#### [What the task requires]
Copy the entries below exactly; any picture among them should be left out.

#### [Material for this task]

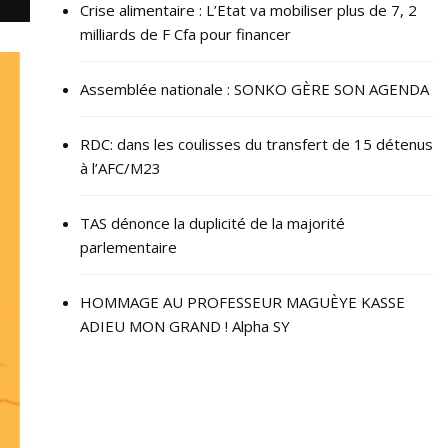
Crise alimentaire : L’Etat va mobiliser plus de 7, 2
milliards de F Cfa pour financer
Assemblée nationale : SONKO GÈRE SON AGENDA
RDC: dans les coulisses du transfert de 15 détenus
à l’AFC/M23
TAS dénonce la duplicité de la majorité
parlementaire
HOMMAGE AU PROFESSEUR MAGUÈYE KASSE
ADIEU MON GRAND ! Alpha SY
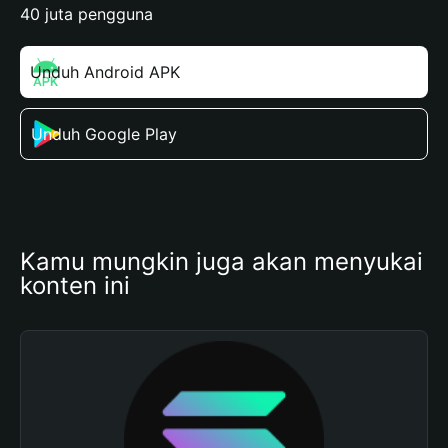
40 juta pengguna
Unduh Android APK
Unduh Google Play
Kamu mungkin juga akan menyukai 
konten ini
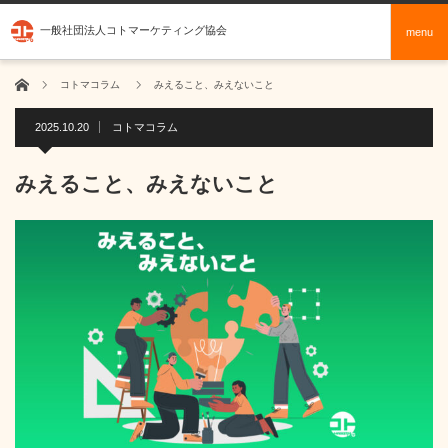
一般社団法人コトマーケティング協会
menu
ホーム
コトマコラム
みえること、みえないこと
2025.10.20
コトマコラム
みえること、みえないこと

#### [Finished exercise]
Crise alimentaire : L’Etat va mobiliser plus de 7, 2
milliards de F Cfa pour financer
Assemblée nationale : SONKO GÈRE SON AGENDA
RDC: dans les coulisses du transfert de 15 détenus
à l’AFC/M23
TAS dénonce la duplicité de la majorité
parlementaire
HOMMAGE AU PROFESSEUR MAGUÈYE KASSE
ADIEU MON GRAND ! Alpha SY
40 juta pengguna
Unduh Android APK
Unduh Google Play
Kamu mungkin juga akan menyukai 
konten ini
一般社団法人コトマーケティング協会
menu
ホーム
コトマコラム
みえること、みえないこと
2025.10.20
コトマコラム
みえること、みえないこと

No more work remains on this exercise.